Ağaç Yaşken Eğiliyor
Her insan, İslâm fıtratı üzere tertemiz doğar. Âdeta bir pusulanın kuzeyi göstermesi gibi, tesir altında kalmayan insan da Allâh’ı, iyi ve güzeli bulacak şekilde yaratılmıştır. Fakat bu pusulayı çevresine konulan başka mıknatıslar başka yönlere doğru saptırabilirler.
Peygamber Efendimiz, âilenin, çocuğun dînî gelişimindeki belirleyici rolünü şöyle ifade eder:
“Doğan çocuk, fıtrat üzere, saf ve tertemiz doğar. Sonra anne-babası, onu Yahudi, Hristiyan veya mecûsî yapar. Tıpkı hayvan yavrusunun bütün âzâları tam olarak sapasağlam doğması gibi, (sonradan sahibi onun kulağını keser veya başka bir yerini bozar). Hiç yavrunun kulağı kesik olarak doğduğunu görüyor musunuz?”

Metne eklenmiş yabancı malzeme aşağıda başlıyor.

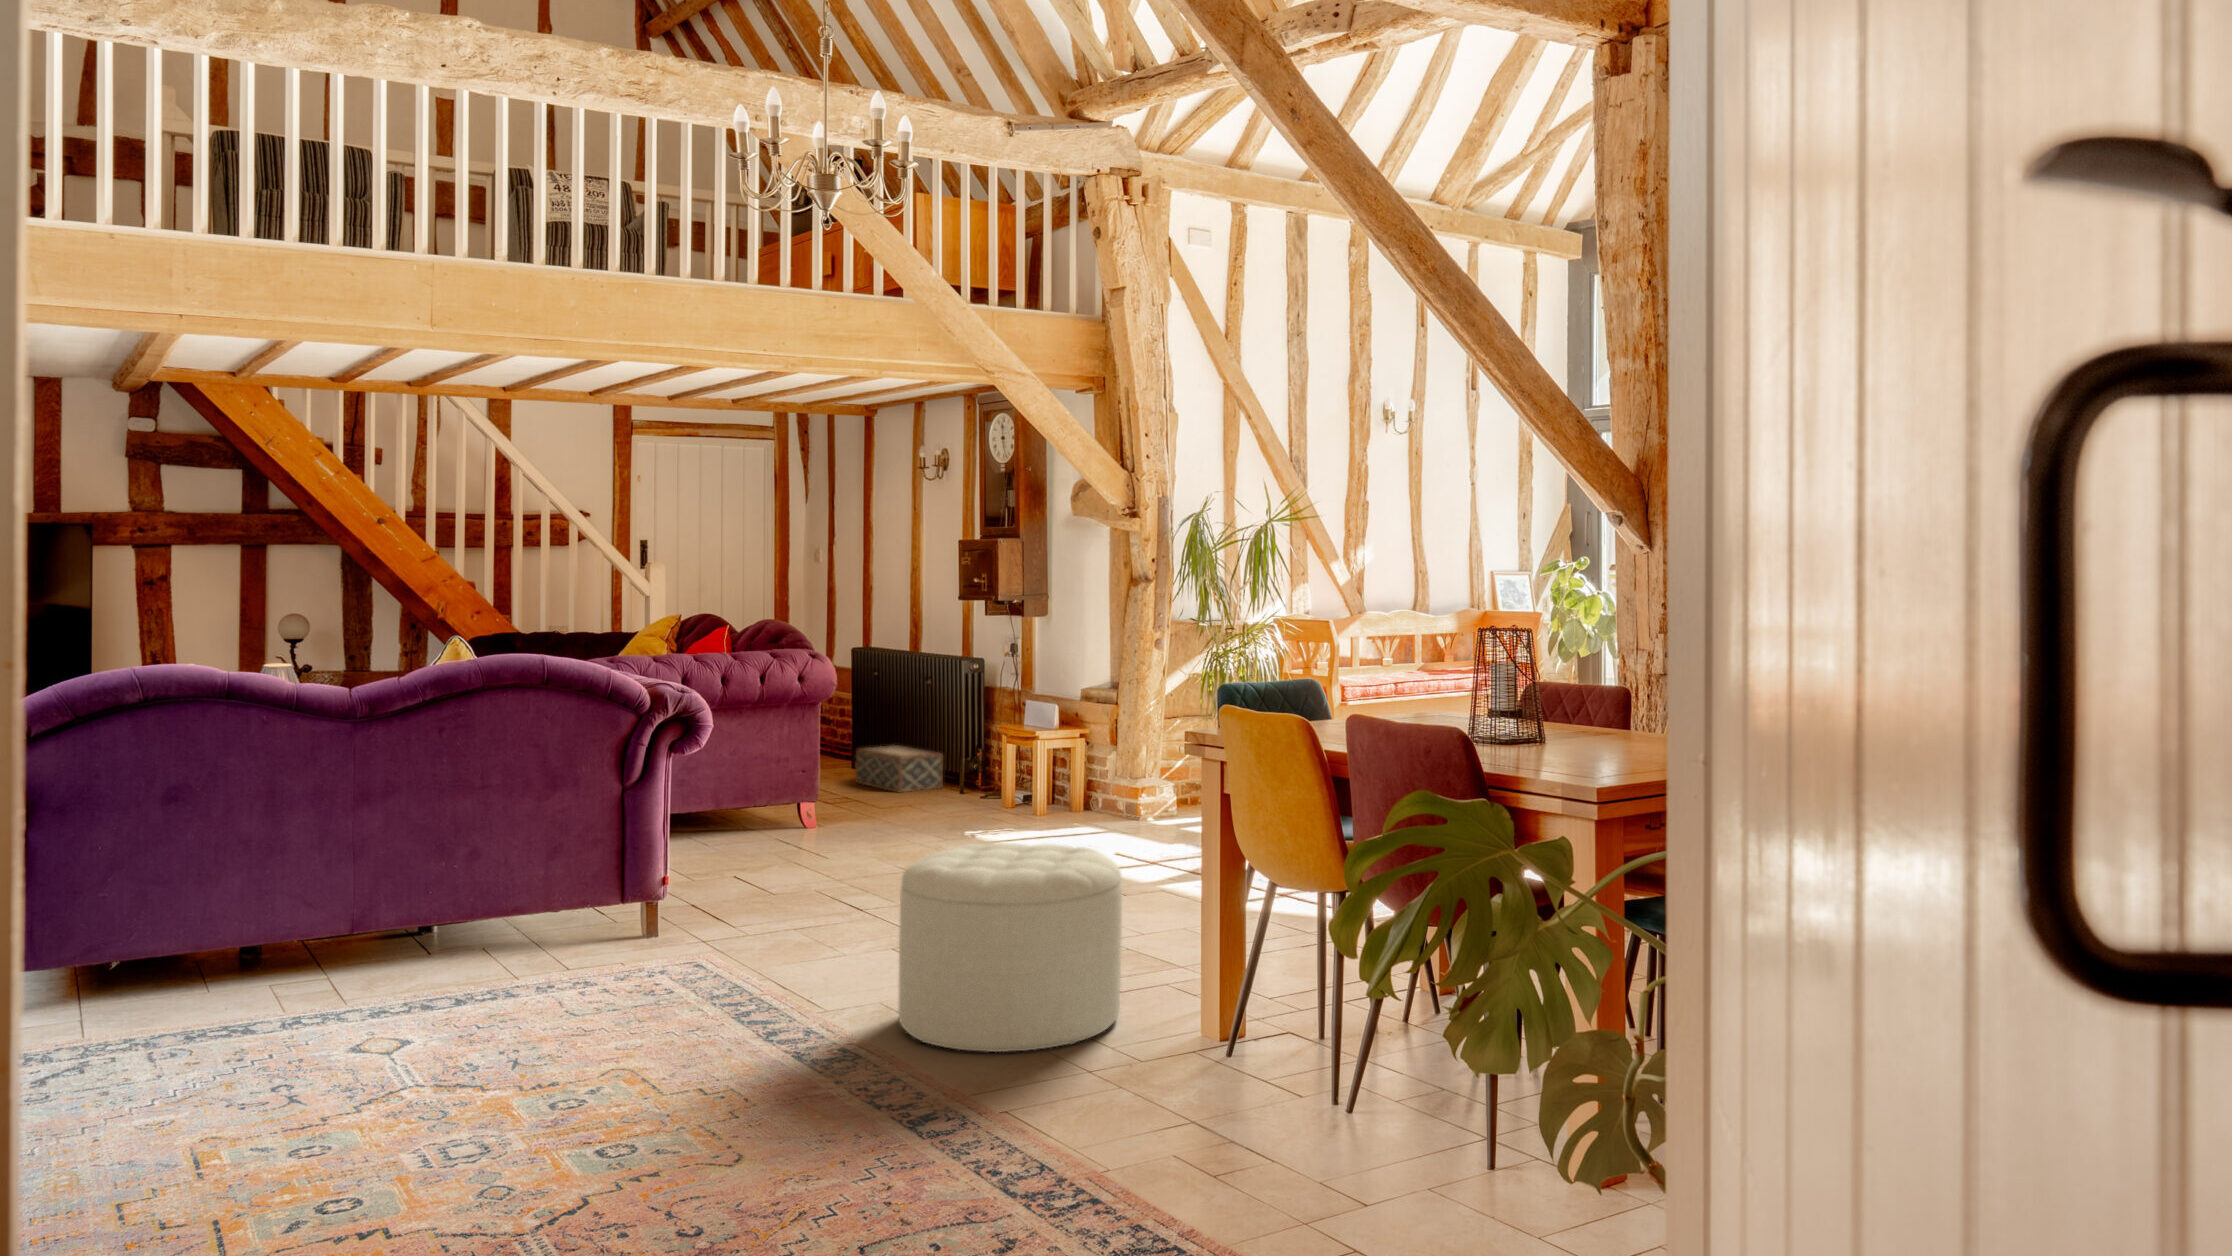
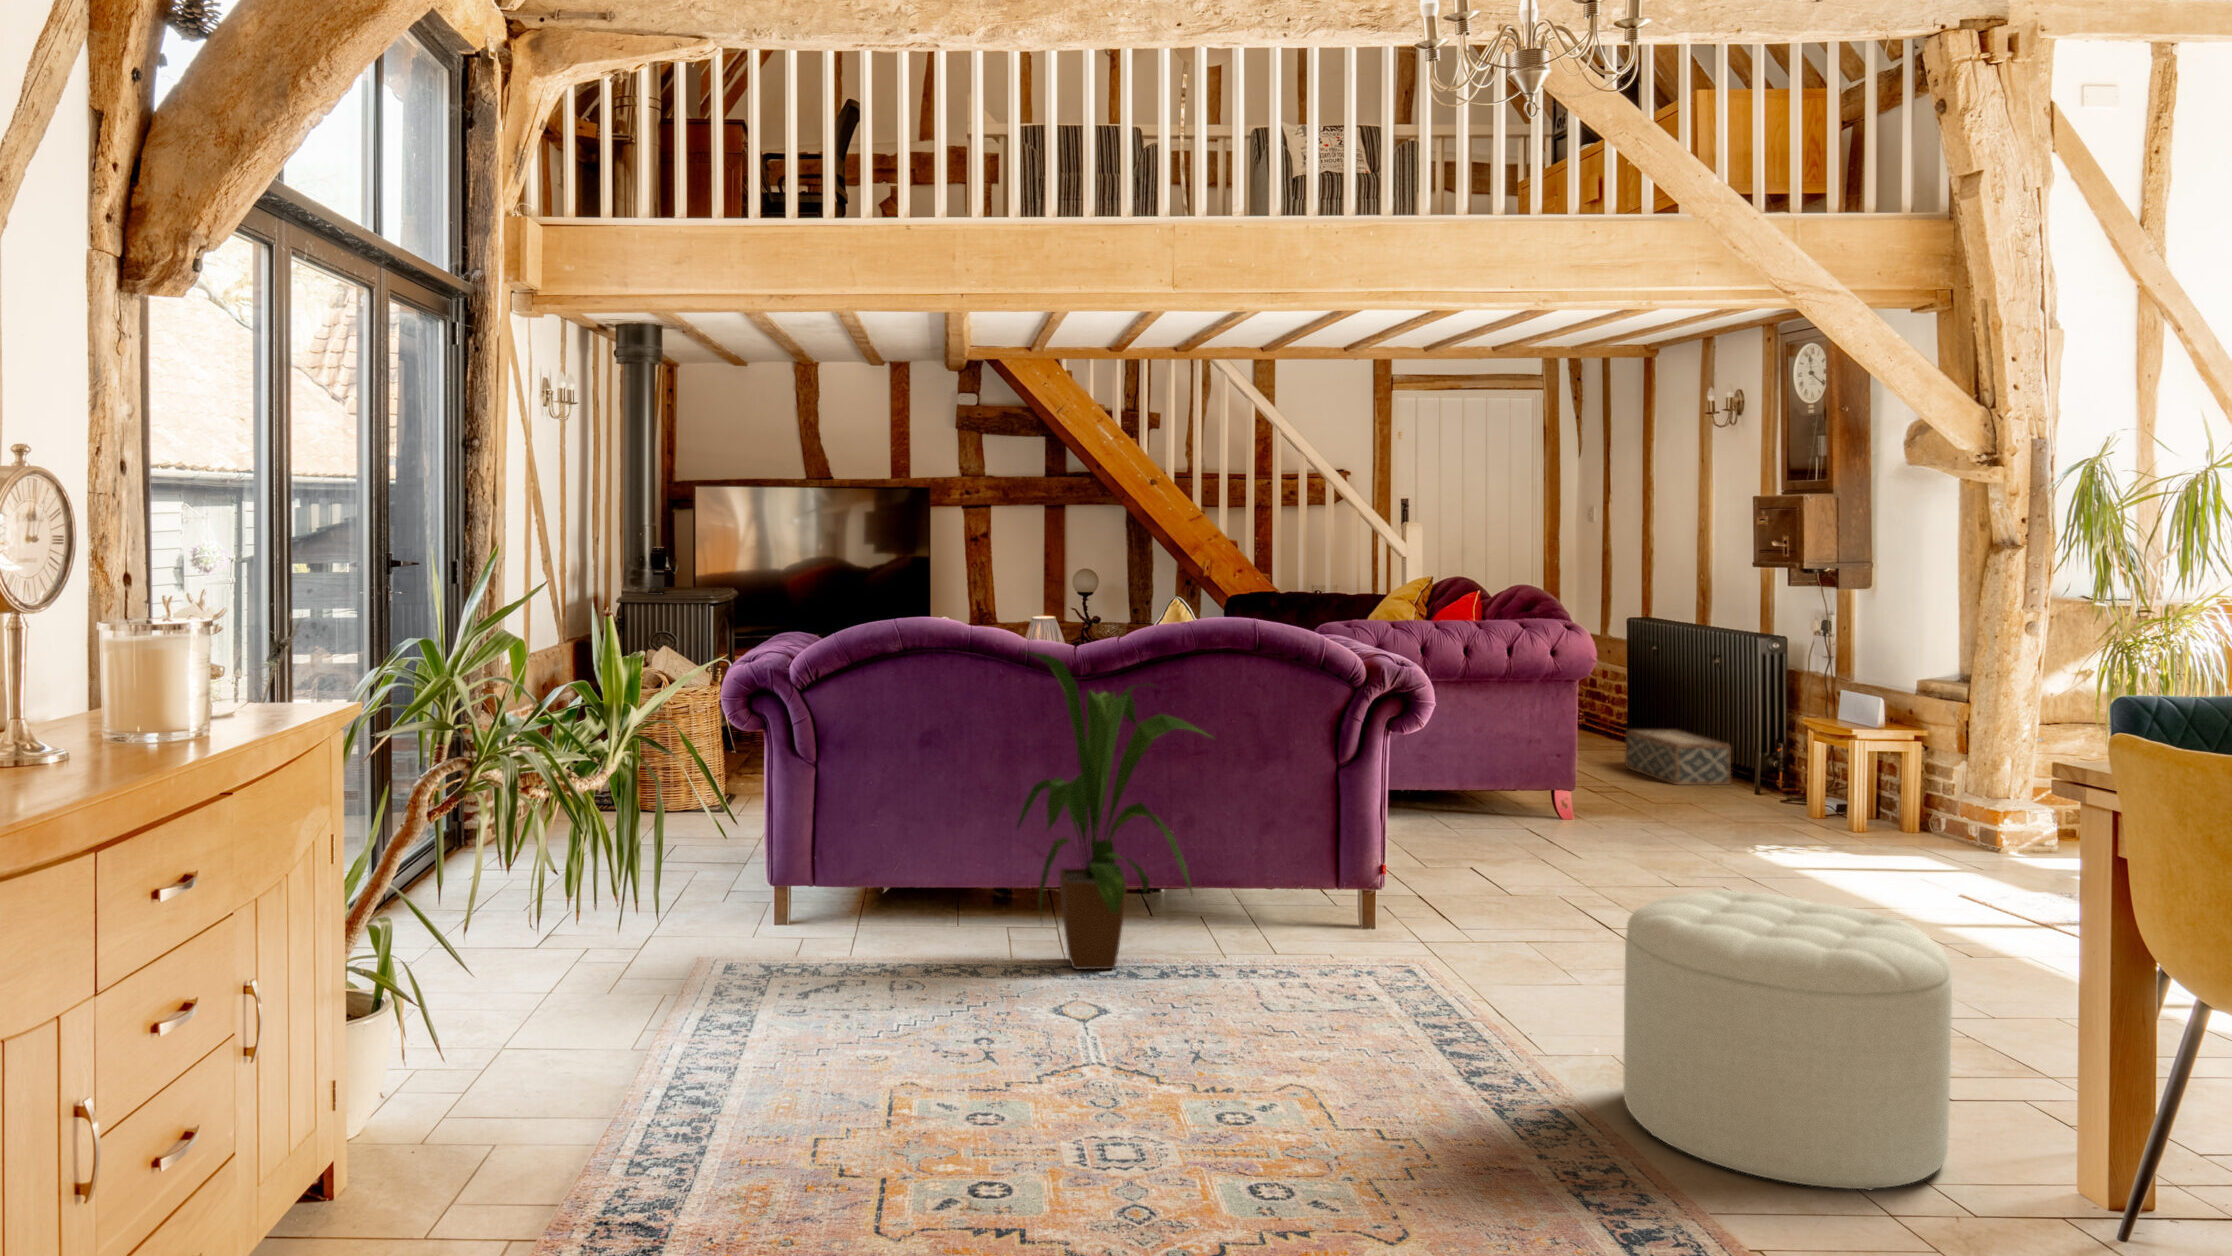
house plant: none [271,690,508,1021] -> present [1017,651,1212,969]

(Buhârî, Cenâiz, 80; Müslim, Kader, 22)
İnsan, bir ağaca benzer. Çocukken nasıl şekillendirilirse, o şekilde kalır ve hayatına devam eder. Fakat bu, değişmez bir kimlik, kırılmaz bir yapı değildir. İnsan, akıl ve iradesiyle hayatının farklı dönemlerinde köklü değişiklikler yapar, yapabilir. Aksi hâlde terbiye/eğitim diye bir kavram olmayacağı gibi, tarihen sabit birçok “hidâyet” ve “dalâlet” tecrübesi de bulunmazdı.
Ama vurgulamak gerekir ki, çocukluk ve gençlikte kazanılan duygu, düşünce ve davranışlar, daha köklü, daha derinlere sirâyet eden ve daha uzun ömürlüdür. Bu yüzden Peygamber Efendimiz, çocukların küçük yaşlarda ibadetlere ve ibadethanelere alıştırılmasını tavsiye etmiştir.
“Çocuğa yedi yaşındayken namaz kılmayı öğretiniz. On yaşına bastığı hâlde kılmazsa, cezalandırınız.”
(Ebû Davud, Salât 26; Tirmizî, Mevâkît, 182)
Kendisi de bizzat, çocuklarını en güzel şekilde yetiştirmeye çalışmış, ibadetler konusunda gevşeklik göstermemelerini tembih etmiştir. Hadîs kitaplarında nakledilen şu rivâyet, bu mânâda ne kadar değerlidir:
“Allah Rasûlü (sav) (kızı evlendikten sonra da) her sabah Hazret-i Fâtıma (ra)’nın evine gider ve
«Haydi namaza!..»
(Buhârî, Teheccüd, 5; Tefsir (18), 1; Müslim, Müsafirîn, 206; Müsned, I, 112.)
buyururdu. Buna aylarca devam etmişti.”